| Input data |

=====

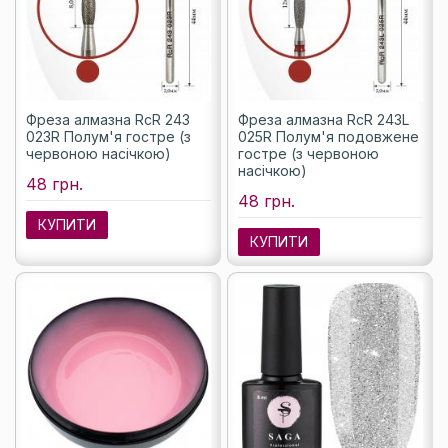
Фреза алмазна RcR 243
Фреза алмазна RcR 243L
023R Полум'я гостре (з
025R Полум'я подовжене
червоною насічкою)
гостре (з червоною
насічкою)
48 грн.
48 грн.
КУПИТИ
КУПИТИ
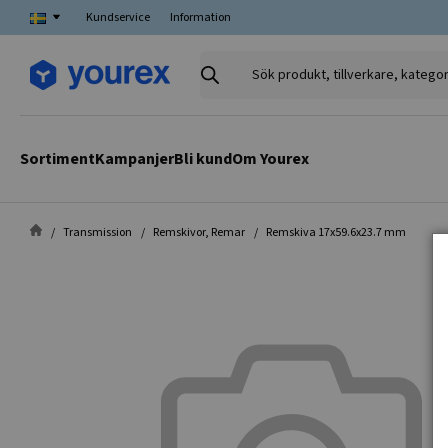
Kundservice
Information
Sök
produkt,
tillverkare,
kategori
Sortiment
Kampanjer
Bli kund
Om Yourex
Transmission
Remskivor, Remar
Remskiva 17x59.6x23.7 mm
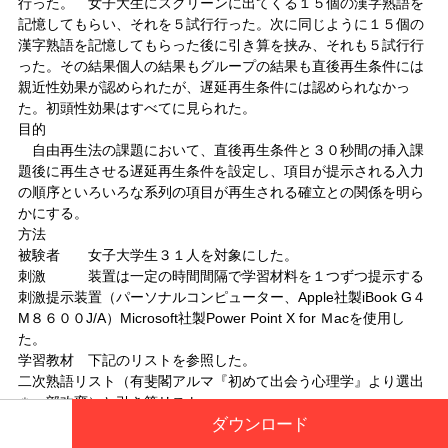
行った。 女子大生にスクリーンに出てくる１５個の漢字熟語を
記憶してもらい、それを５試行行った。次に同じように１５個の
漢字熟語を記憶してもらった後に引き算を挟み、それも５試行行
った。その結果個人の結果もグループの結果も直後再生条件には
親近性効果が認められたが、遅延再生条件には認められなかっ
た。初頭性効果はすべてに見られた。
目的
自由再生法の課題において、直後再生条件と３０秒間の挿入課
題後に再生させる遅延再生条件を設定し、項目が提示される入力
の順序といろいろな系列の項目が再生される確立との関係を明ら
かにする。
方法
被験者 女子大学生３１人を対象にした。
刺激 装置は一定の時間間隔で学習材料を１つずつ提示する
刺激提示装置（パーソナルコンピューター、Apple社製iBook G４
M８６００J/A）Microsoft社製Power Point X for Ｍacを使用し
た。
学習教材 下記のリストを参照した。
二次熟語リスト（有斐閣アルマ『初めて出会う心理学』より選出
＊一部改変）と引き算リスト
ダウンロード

=====

| Exercise directions |
Format the text lines from all of the rows above as a single JSON list of strings, one string per line, leaving out blank lines. Leave the pictures out.

| Answer to this exercise |
[
  "Фреза алмазна RcR 243",
  "Фреза алмазна RcR 243L",
  "023R Полум'я гостре (з",
  "025R Полум'я подовжене",
  "червоною насічкою)",
  "гостре (з червоною",
  "насічкою)",
  "48 грн.",
  "48 грн.",
  "КУПИТИ",
  "КУПИТИ",
  "Kundservice",
  "Information",
  "Sök",
  "produkt,",
  "tillverkare,",
  "kategori",
  "Sortiment",
  "Kampanjer",
  "Bli kund",
  "Om Yourex",
  "Transmission",
  "Remskivor, Remar",
  "Remskiva 17x59.6x23.7 mm",
  "行った。 女子大生にスクリーンに出てくる１５個の漢字熟語を",
  "記憶してもらい、それを５試行行った。次に同じように１５個の",
  "漢字熟語を記憶してもらった後に引き算を挟み、それも５試行行",
  "った。その結果個人の結果もグループの結果も直後再生条件には",
  "親近性効果が認められたが、遅延再生条件には認められなかっ",
  "た。初頭性効果はすべてに見られた。",
  "目的",
  "自由再生法の課題において、直後再生条件と３０秒間の挿入課",
  "題後に再生させる遅延再生条件を設定し、項目が提示される入力",
  "の順序といろいろな系列の項目が再生される確立との関係を明ら",
  "かにする。",
  "方法",
  "被験者 女子大学生３１人を対象にした。",
  "刺激 装置は一定の時間間隔で学習材料を１つずつ提示する",
  "刺激提示装置（パーソナルコンピューター、Apple社製iBook G４",
  "M８６００J/A）Microsoft社製Power Point X for Ｍacを使用し",
  "た。",
  "学習教材 下記のリストを参照した。",
  "二次熟語リスト（有斐閣アルマ『初めて出会う心理学』より選出",
  "＊一部改変）と引き算リスト",
  "ダウンロード"
]